UN CHAPITRE QUI N’EST PAS SAGE !

le comble du pittoresque dans l’horreur. — les dessous d’une capitale


Les bonnes bourgeoises ne sont pas toujours mises à la dernière mode, mais elles ont toujours des dessous irréprochables de propreté, tandis que les demi-mondaines se contentent souvent des apparences — je prie le compositeur d’écrire ce dernier mot d’un seul morceau et sans mettre un trait au milieu.

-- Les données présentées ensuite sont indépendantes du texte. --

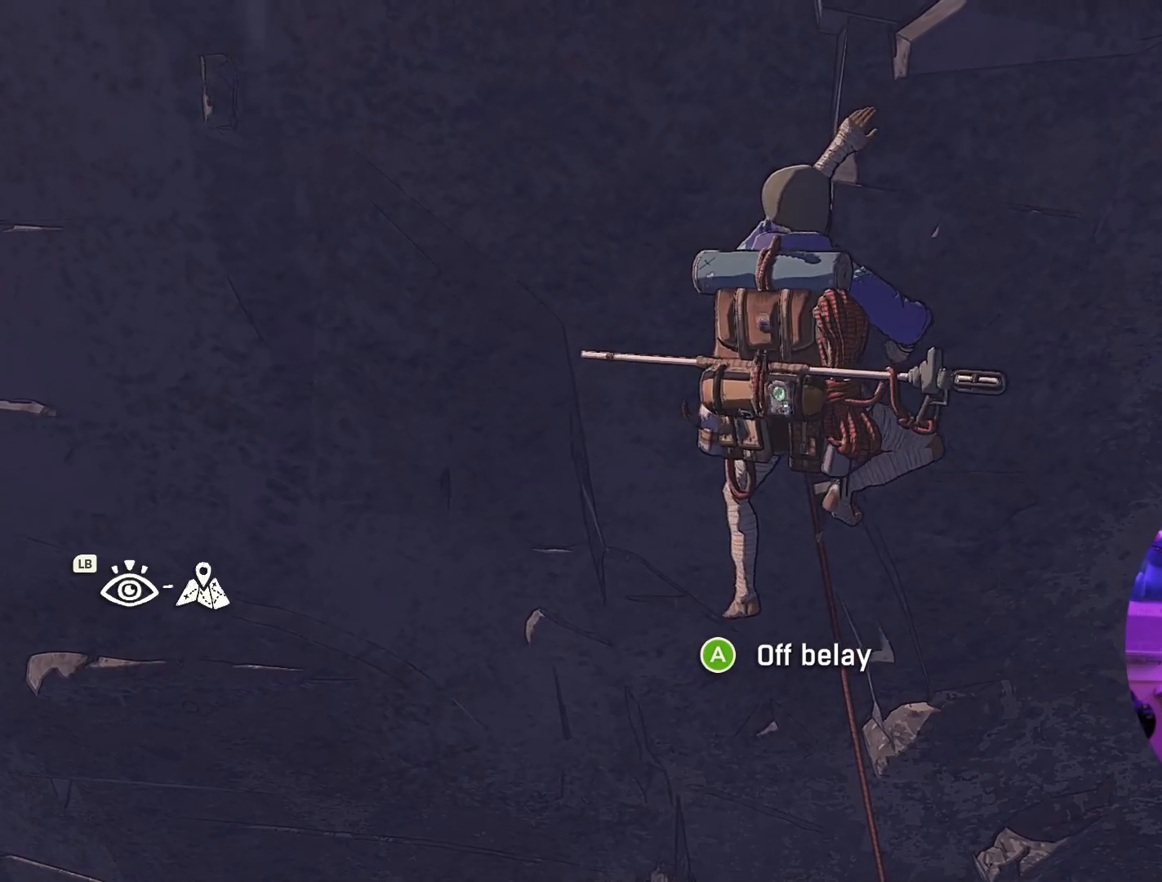
{"buttons": ["R1"], "left_stick": "center", "right_stick": "center", "events": [[34, "left_stick", "down-left"], [200, "left_stick", "center"], [400, "R1", "down"]]}
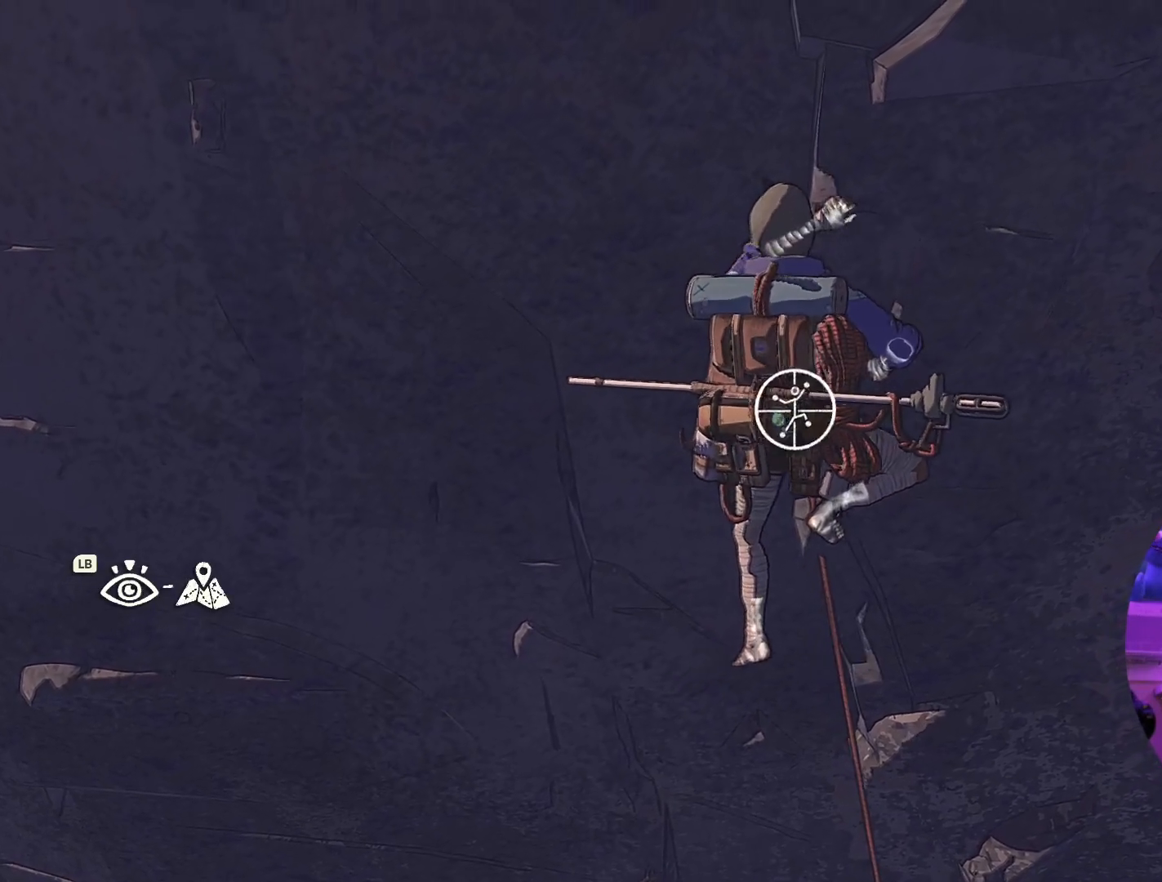
{"buttons": [], "left_stick": "center", "right_stick": "center", "events": [[317, "R1", "up"]]}
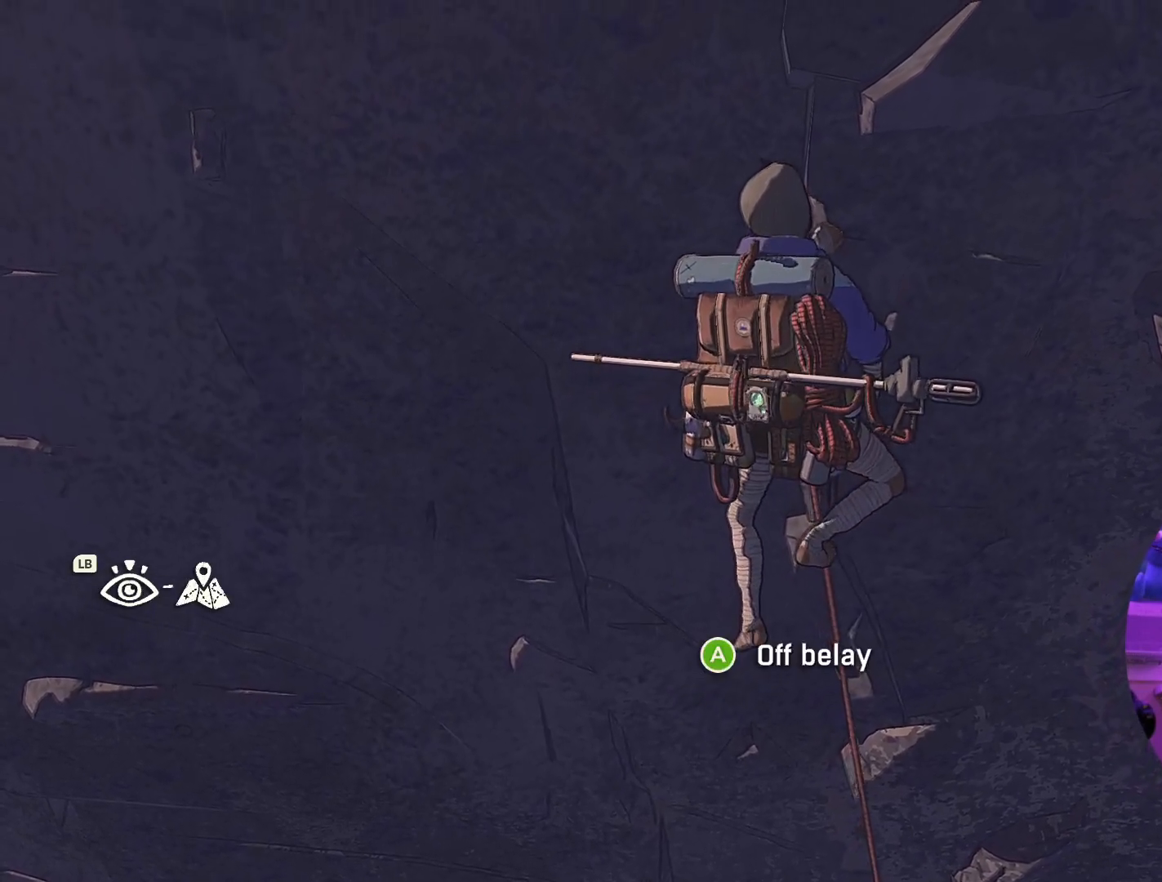
{"buttons": [], "left_stick": "center", "right_stick": "up", "events": [[17, "right_stick", "up"]]}
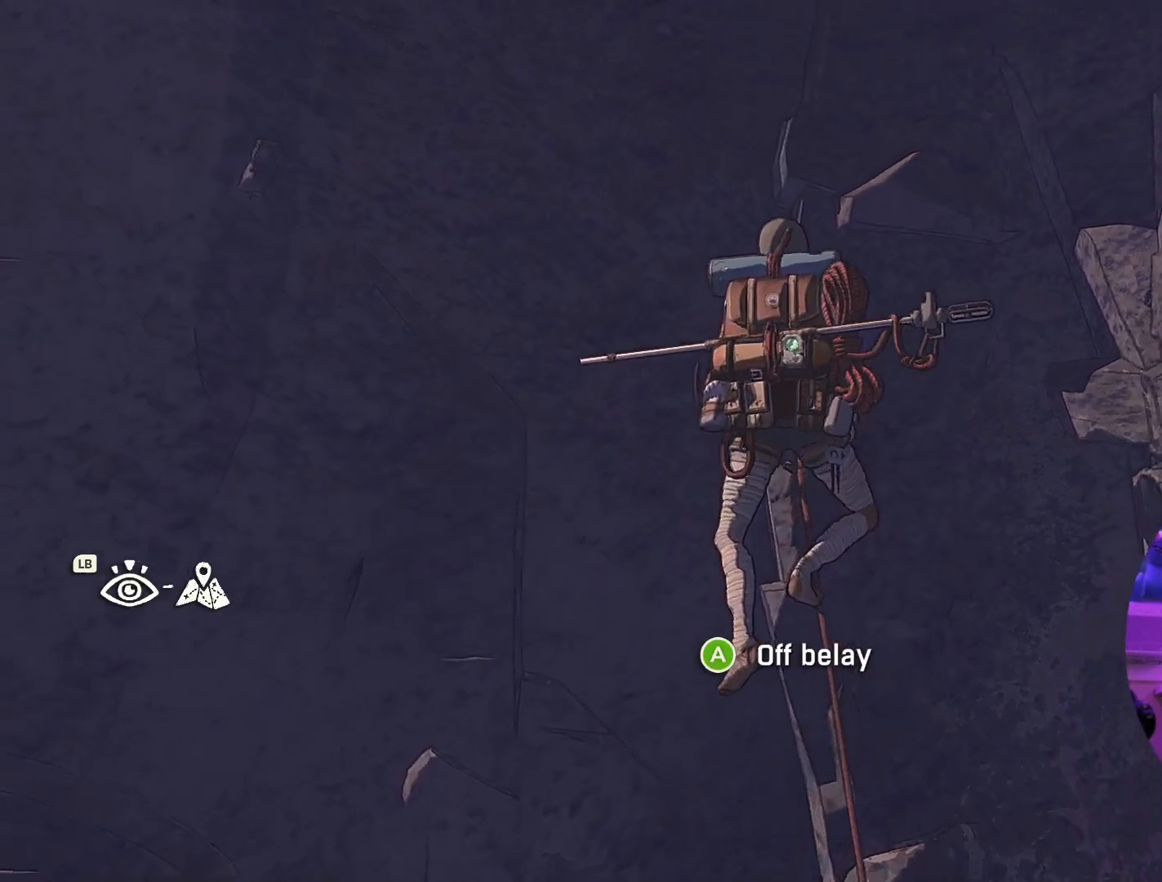
{"buttons": ["R1", "R2"], "left_stick": "down-left", "right_stick": "center", "events": [[67, "right_stick", "center"], [184, "R1", "down"], [184, "R2", "down"], [284, "left_stick", "down-left"]]}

Eh bien ! il faut bien l’avouer, presque toujours les grandes villes se conduisent comme ces dernières, et si elles se montrent pimpantes avec leurs monuments et la parure d’émeraude de leurs parcs et de leurs squares, il est quelquefois imprudent d’explorer leurs dessous d’un œil par trop inquisiteur.

Cependant, mes chers lecteurs, si vous le voulez bien — une fois n’est pas coutume — c’est précisément ce que je voudrais faire un peu — oh ! combien discrètement — aujourd’hui en votre compagnie.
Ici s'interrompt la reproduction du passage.